Select one or more images, then select a tag to apply to the selection. The tag appears below the image. Continue to select and tag all images on the page. To select all the displayed images simultaneously, select Select all. Select at least one image to apply a tag.
Tip
You can select the first nine tags by using the number keys on your keyboard.
Once all the images on the page are tagged, select Submit to submit these labels.
After you submit tags for the data at hand, Azure refreshes the page with a new set of images from the work queue.
Now you'll switch roles back to the project administrator for the labeling project.
As a manager, you may want to review the work of your labeler.
In Machine Learning studio, select Data labeling on the left-hand side to find your project.
Select the project name link.
The Dashboard shows you the progress of your project.
At the top of the page, select Data.
On the left side, select Labeled data to see your tagged images.
When you disagree with a label, select the image and then select Reject at the bottom of the page. The tags will be removed and the image is put back in the queue of unlabeled images.
You can export the label data for Machine Learning experimentation at any time. Users often export multiple times and train different models, rather than wait for all the images to be labeled.

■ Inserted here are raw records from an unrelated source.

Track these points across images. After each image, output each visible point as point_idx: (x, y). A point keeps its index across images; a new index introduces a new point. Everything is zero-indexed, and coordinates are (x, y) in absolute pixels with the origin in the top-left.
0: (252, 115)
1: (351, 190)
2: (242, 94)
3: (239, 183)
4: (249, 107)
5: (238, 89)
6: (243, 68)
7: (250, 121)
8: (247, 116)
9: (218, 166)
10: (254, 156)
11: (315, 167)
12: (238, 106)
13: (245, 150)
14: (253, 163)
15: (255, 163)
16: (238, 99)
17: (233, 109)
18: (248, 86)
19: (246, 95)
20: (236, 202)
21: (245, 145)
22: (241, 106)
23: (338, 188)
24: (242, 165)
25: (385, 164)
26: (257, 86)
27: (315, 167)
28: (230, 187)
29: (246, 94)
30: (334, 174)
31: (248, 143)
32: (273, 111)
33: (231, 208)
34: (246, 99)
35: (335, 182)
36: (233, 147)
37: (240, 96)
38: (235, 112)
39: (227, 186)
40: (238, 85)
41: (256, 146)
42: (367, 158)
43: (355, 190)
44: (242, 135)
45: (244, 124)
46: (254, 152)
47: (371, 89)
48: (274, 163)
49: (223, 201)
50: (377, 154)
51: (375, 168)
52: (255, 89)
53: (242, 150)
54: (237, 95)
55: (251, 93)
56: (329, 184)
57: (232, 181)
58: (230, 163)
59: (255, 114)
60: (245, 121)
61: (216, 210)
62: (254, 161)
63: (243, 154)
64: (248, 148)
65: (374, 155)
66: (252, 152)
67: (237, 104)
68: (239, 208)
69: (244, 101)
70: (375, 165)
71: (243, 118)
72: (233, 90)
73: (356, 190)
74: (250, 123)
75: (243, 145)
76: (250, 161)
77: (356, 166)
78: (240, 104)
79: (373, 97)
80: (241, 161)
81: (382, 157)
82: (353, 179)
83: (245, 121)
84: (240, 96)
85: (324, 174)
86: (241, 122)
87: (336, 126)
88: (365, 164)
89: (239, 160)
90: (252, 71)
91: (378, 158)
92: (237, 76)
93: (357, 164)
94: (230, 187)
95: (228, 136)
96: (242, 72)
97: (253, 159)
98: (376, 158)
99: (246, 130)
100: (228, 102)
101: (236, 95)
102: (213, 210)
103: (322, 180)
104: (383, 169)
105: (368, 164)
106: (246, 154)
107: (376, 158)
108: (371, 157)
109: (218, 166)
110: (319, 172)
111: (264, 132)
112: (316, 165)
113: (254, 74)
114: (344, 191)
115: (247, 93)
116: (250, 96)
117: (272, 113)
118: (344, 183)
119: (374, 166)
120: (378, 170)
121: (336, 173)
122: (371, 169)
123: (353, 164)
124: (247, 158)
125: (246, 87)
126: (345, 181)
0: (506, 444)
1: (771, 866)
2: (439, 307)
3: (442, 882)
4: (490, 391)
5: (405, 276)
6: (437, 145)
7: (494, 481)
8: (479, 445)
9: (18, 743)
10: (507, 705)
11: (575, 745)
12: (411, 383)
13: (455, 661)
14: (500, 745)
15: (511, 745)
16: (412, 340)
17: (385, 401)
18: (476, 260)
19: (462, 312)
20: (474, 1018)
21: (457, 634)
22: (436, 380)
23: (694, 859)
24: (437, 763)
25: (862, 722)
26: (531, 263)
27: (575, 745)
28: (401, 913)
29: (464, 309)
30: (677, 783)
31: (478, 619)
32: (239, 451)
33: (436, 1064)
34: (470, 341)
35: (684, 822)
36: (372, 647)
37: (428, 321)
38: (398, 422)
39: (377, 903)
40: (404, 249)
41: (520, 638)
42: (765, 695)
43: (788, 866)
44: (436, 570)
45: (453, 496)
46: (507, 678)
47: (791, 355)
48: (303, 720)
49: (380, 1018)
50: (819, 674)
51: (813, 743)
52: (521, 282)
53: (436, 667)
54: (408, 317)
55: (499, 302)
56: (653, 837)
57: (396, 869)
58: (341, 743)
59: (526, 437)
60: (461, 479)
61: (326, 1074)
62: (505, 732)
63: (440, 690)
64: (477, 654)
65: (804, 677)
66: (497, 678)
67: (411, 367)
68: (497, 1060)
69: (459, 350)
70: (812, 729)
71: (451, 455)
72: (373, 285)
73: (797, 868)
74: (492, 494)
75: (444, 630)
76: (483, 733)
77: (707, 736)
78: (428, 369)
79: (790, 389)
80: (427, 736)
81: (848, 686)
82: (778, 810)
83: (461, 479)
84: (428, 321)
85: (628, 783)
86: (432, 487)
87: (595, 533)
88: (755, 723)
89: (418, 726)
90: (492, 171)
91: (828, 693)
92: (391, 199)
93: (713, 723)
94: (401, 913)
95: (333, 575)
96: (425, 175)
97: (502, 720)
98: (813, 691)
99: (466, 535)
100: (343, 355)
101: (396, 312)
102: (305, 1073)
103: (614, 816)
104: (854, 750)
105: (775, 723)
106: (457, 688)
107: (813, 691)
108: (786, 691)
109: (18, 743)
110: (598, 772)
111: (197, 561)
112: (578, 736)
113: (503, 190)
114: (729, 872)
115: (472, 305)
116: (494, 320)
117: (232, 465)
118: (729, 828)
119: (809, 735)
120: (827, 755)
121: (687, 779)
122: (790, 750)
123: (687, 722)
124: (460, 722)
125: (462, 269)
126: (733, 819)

Image labels can be exported in COCO format or as an Azure Machine Learning dataset. The dataset format makes it easy to use for training in Azure Machine Learning.
In Machine Learning studio, select Data labeling on the left-hand side to find your project.
Select the project name link.
Select Export and choose Export as Azure ML Dataset.
The status of the export appears just below the Export button.
Once the labels are successfully exported, select Datasets on the left side to view the results.
Important
The resources that you created can be used as prerequisites to other Azure Machine Learning tutorials and how-to articles.
If you don't plan to use any of the resources that you created, delete them so you don't incur any charges:
In the Azure portal, select Resource groups on the far left.
From the list, select the resource group that you created.
Select Delete resource group.
Enter the resource group name. Then select Delete.